• _Work request_: Set down exactly, from the records below, the line with "curve: (169, 782) -> (151, 919), moved" through the line with "line: (645, 1695)", and nothing else.

• _Records_:
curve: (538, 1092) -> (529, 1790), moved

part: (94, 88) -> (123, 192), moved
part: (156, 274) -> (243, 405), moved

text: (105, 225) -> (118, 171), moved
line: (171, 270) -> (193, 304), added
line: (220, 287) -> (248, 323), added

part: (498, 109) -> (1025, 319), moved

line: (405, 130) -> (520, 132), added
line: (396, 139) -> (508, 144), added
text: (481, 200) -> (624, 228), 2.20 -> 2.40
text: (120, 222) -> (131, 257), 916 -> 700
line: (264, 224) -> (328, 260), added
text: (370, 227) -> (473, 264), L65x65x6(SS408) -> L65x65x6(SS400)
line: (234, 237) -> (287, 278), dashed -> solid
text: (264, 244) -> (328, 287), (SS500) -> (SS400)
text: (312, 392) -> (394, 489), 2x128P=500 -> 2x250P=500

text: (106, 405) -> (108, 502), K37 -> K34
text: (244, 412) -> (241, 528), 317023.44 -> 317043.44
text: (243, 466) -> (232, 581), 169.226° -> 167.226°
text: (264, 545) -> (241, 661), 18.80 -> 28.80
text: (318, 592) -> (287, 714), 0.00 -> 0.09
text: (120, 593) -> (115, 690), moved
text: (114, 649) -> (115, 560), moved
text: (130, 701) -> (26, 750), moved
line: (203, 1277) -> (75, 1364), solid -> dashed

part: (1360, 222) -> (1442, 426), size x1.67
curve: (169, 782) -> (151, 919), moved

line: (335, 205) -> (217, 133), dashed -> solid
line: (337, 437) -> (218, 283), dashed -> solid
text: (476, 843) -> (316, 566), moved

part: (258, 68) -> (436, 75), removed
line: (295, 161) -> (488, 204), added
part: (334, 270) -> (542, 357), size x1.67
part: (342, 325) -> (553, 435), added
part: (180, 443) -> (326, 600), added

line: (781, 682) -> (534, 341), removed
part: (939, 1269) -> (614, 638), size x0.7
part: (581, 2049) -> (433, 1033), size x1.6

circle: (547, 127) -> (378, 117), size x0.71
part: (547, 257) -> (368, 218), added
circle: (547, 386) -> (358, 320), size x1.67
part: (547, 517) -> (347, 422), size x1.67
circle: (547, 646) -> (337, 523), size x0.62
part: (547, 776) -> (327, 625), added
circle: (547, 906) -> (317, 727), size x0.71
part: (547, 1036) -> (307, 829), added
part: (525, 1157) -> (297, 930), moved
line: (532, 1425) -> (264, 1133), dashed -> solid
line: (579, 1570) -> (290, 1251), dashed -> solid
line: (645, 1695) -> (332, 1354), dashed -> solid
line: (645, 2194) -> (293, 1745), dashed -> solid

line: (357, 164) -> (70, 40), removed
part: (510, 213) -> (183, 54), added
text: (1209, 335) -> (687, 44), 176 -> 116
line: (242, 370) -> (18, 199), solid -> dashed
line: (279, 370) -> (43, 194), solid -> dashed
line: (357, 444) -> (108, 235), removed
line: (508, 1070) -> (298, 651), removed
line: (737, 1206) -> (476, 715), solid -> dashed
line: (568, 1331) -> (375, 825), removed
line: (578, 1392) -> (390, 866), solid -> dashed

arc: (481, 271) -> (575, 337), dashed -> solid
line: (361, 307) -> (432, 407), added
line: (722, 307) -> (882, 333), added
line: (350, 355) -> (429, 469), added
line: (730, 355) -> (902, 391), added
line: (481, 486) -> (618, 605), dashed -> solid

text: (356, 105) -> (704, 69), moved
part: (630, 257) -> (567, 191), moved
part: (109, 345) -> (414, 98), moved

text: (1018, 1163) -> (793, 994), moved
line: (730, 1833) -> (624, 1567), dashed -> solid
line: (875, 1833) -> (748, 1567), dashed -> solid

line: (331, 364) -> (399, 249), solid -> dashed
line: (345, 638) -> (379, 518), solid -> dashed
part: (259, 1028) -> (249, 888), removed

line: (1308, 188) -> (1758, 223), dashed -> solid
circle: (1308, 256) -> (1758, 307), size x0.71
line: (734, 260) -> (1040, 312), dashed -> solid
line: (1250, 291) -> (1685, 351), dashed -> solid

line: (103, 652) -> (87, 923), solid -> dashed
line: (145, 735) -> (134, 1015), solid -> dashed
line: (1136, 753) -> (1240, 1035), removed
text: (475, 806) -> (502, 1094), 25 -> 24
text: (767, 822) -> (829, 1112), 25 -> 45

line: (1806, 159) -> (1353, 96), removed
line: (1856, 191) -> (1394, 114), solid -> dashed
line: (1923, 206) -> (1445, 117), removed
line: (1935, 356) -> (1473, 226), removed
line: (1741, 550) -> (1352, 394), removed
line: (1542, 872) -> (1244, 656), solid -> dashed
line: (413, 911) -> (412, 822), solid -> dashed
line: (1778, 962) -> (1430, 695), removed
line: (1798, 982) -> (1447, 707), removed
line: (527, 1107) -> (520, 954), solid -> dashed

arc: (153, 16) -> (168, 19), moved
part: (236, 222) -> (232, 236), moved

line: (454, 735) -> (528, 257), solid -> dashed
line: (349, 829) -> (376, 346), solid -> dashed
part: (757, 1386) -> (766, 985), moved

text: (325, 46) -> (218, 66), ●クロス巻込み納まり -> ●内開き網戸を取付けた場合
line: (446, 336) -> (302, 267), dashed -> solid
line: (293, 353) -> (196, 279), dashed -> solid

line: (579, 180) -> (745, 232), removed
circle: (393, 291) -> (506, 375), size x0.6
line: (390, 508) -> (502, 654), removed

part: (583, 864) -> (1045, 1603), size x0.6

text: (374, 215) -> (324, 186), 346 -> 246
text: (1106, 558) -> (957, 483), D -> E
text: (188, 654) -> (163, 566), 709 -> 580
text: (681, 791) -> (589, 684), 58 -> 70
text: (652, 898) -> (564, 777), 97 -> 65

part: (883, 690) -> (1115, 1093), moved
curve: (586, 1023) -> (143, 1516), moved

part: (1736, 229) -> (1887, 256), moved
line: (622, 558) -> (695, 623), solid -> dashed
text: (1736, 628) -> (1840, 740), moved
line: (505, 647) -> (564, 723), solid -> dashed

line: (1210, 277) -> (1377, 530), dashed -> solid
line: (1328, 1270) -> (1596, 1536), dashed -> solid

• _Response area_:
curve: (169, 782) -> (151, 919), moved

line: (335, 205) -> (217, 133), dashed -> solid
line: (337, 437) -> (218, 283), dashed -> solid
text: (476, 843) -> (316, 566), moved

part: (258, 68) -> (436, 75), removed
line: (295, 161) -> (488, 204), added
part: (334, 270) -> (542, 357), size x1.67
part: (342, 325) -> (553, 435), added
part: (180, 443) -> (326, 600), added

line: (781, 682) -> (534, 341), removed
part: (939, 1269) -> (614, 638), size x0.7
part: (581, 2049) -> (433, 1033), size x1.6

circle: (547, 127) -> (378, 117), size x0.71
part: (547, 257) -> (368, 218), added
circle: (547, 386) -> (358, 320), size x1.67
part: (547, 517) -> (347, 422), size x1.67
circle: (547, 646) -> (337, 523), size x0.62
part: (547, 776) -> (327, 625), added
circle: (547, 906) -> (317, 727), size x0.71
part: (547, 1036) -> (307, 829), added
part: (525, 1157) -> (297, 930), moved
line: (532, 1425) -> (264, 1133), dashed -> solid
line: (579, 1570) -> (290, 1251), dashed -> solid
line: (645, 1695) -> (332, 1354), dashed -> solid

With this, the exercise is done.